Per evitare fraintendimenti scontiamo subito dalle più facili critiche queste due posizioni. Per gusto personale – se c’è una cosa che non ho mai sopportato è la discriminazione – la posizione ‘nazionalista’ l’ho sempre ritenuta razzista: sintetizzando con ‘i meridionali sono pelandroni e scansafatiche’ forse ci si scorda di chi dette la forza lavoro alle fabbriche del Nord o di chi, spinto da uno spirito d’avventura ancor maggiore, decise di migrare nelle Americhe e, spesso, lavorando duramente, diventò ricco nel Nuovo Mondo. Il ‘terùn’, ieri come oggi, lavora come ogni altro essere umano e ha le sue gioie e i suoi dolori. Si trovano scansafatiche, furbetti, scaricabarile Su come Giù, basta fare due chiacchiere al bar. 

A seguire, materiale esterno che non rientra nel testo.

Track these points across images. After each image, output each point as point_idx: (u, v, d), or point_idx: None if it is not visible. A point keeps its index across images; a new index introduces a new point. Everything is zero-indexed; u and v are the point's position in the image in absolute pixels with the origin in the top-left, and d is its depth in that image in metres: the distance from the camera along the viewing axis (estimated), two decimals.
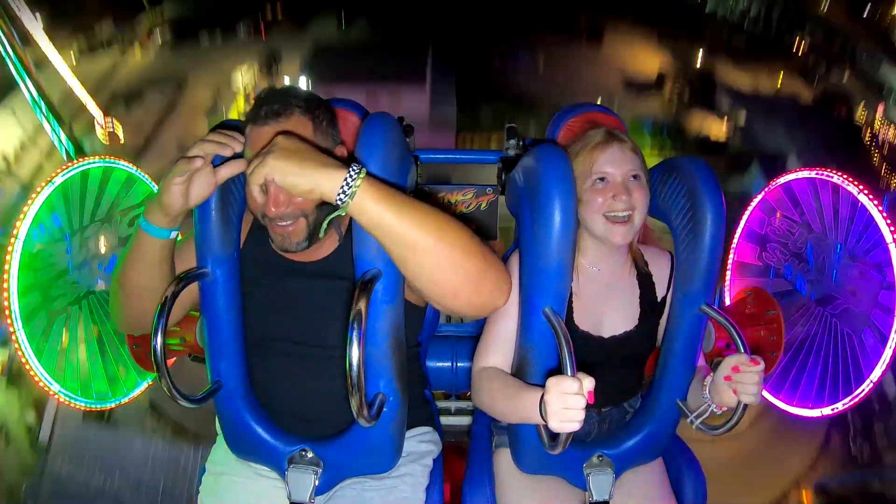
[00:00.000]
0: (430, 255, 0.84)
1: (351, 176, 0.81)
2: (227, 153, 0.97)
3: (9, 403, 6.92)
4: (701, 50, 16.31)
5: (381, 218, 0.82)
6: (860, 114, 13.05)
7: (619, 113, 1.39)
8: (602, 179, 1.08)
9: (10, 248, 1.54)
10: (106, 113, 11.16)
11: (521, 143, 1.53)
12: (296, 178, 0.81)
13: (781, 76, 15.32)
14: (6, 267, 1.53)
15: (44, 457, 6.30)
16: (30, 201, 1.56)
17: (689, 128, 14.16)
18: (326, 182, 0.81)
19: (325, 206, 1.00)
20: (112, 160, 1.76)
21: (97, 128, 10.64)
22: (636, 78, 15.26)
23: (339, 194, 0.81)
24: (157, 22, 16.01)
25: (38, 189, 1.58)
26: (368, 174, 0.83)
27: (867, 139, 12.60)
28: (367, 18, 15.45)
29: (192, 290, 1.05)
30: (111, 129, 10.90)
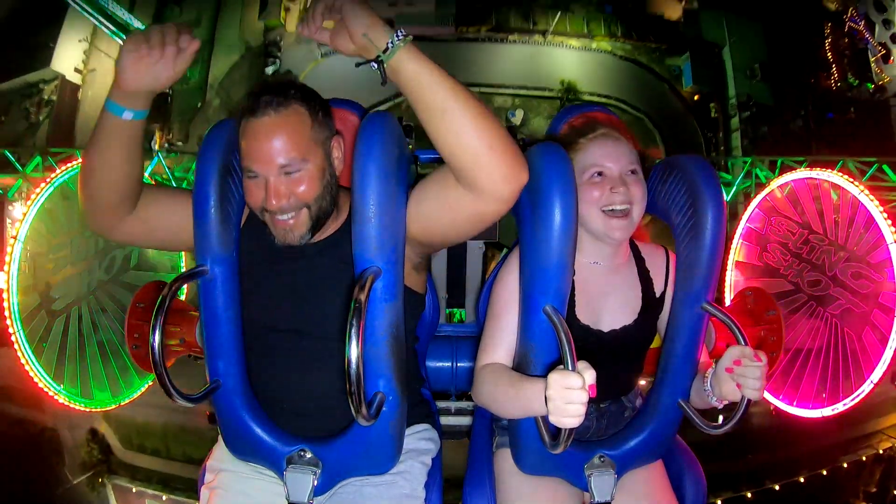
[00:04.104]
0: (466, 108, 0.88)
1: (401, 33, 0.88)
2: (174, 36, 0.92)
3: None
4: None
5: (422, 68, 0.87)
6: None
7: None
8: (599, 173, 1.09)
9: (9, 249, 1.54)
10: None
11: (520, 142, 1.52)
12: (362, 11, 0.87)
13: None
14: (6, 267, 1.54)
15: None
16: (30, 202, 1.56)
17: None
18: (382, 26, 0.88)
19: (325, 194, 1.02)
20: None
21: None
22: None
23: (390, 41, 0.86)
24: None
25: (38, 189, 1.58)
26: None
27: None
28: None
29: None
30: None
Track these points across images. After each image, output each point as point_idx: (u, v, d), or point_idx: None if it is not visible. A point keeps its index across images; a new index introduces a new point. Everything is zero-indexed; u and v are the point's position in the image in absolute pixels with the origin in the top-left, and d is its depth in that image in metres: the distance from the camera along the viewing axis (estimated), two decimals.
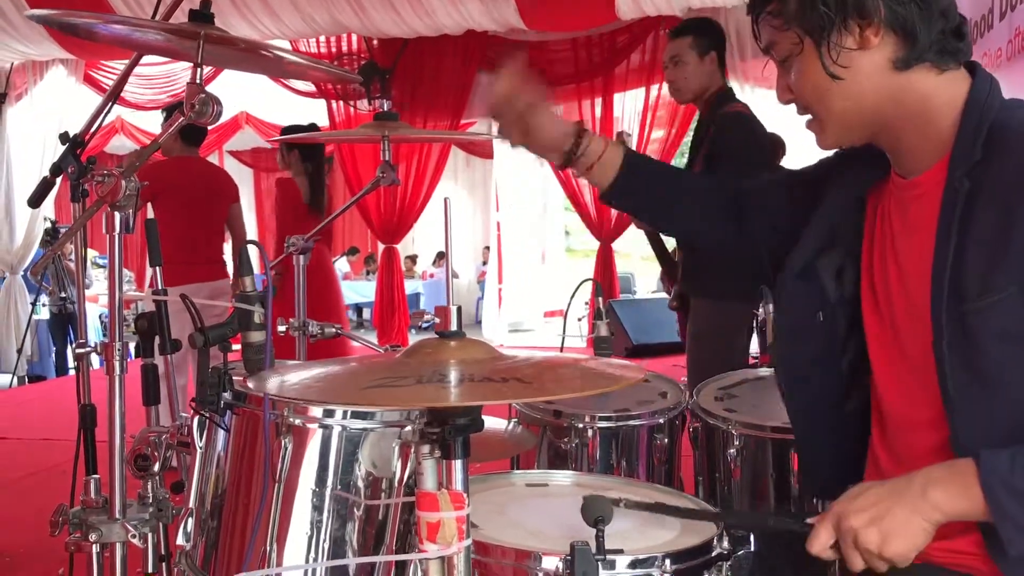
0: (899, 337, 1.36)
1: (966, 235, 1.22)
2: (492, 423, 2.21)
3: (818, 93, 1.31)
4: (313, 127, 5.18)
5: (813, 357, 1.47)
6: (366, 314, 13.12)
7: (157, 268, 2.08)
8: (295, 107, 9.13)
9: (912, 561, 1.20)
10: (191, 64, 1.67)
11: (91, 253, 9.25)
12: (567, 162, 1.59)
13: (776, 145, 5.90)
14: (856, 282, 1.44)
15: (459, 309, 1.15)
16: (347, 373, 1.22)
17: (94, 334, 7.84)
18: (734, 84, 5.70)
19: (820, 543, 1.23)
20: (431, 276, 13.81)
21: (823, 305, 1.45)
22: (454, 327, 1.15)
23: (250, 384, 1.20)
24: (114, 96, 2.07)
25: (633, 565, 1.31)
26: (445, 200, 1.09)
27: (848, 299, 1.44)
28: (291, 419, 1.49)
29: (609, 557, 1.26)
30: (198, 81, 1.62)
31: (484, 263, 12.74)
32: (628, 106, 8.21)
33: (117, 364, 1.73)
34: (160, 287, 2.07)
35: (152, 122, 10.21)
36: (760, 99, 6.61)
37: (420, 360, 1.14)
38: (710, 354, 3.27)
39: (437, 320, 1.15)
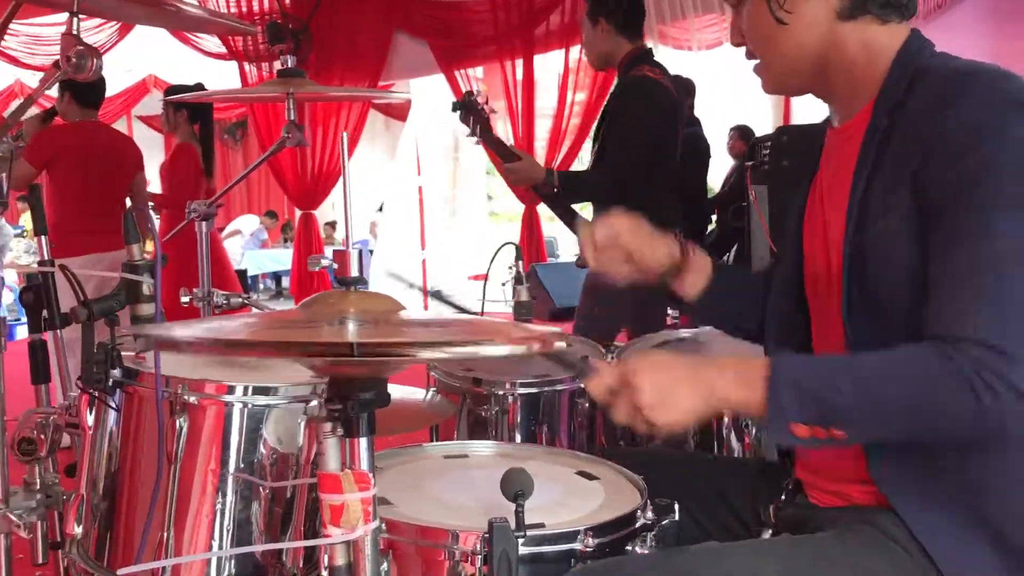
0: (817, 273, 1.41)
1: (878, 167, 1.27)
2: (409, 392, 2.13)
3: (764, 38, 1.36)
4: (200, 87, 4.91)
5: None
6: (285, 283, 12.84)
7: (42, 237, 1.95)
8: (206, 69, 8.78)
9: None
10: (98, 22, 1.53)
11: None
12: (672, 275, 1.57)
13: (687, 90, 5.91)
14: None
15: (359, 253, 1.06)
16: (240, 328, 1.11)
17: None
18: (653, 46, 5.60)
19: (601, 385, 1.24)
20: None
21: None
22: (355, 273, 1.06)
23: (136, 345, 1.08)
24: None
25: (555, 540, 1.25)
26: (343, 135, 1.00)
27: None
28: (186, 397, 1.39)
29: (530, 533, 1.21)
30: (75, 32, 1.49)
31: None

La posizione ‘colonialista’, anche qui per gusto personale, l’ho abbandonata più faticosamente perché dalla mia posizione politica fa risuonare corde già conosciute e possiede quel fascino di costruzione di un modello storico-politico che, come per altri processi storici, mi ha sicuramente convinto più che l’idea di un’ arretratezza intellettuale. Al Nord serviva forza lavoro e il Sud ne possedeva in abbondanza, il paese sarebbe stato strategicamente più forte e, anche solo per prestigio e romana memoria, l’Italia doveva essere unita: ecco che l’impresa garibaldina, ideata nei salotti di Torino, arrivò a Marsala e si concluse a Teano. Tuttavia, se c’è qualcosa che l’università mi ha insegnato, è che nessun processo storico è predeterminato e che la storia col senno di poi, che diventa quindi meccanicistica e fatalista, è misticismo e non scienza.

In queste poche righe ho cercato di scontare le due posizioni dalle critiche più facilmente formulabili e relativizzato un dibattito che assume spesso posizioni assolutiste. Questa relativizzazione del problema mi permette infatti di mettere in risalto le posizioni di due grandissimi autori italiani in merito al Mezzogiorno che, per quanto mi riguarda, sono state illuminanti. Angelo Del Boca e Giovanni Arrighi hanno analizzato l’Italia e, soprattutto il secondo, il mondo intero, con posizioni eterodosse e spesso in contrasto con il cosiddetto establishment. Ma, per quanto siano del Nord, i loro occhi hanno esaltato delle contraddizioni che ci permettono di guardare al problema con occhi diversi.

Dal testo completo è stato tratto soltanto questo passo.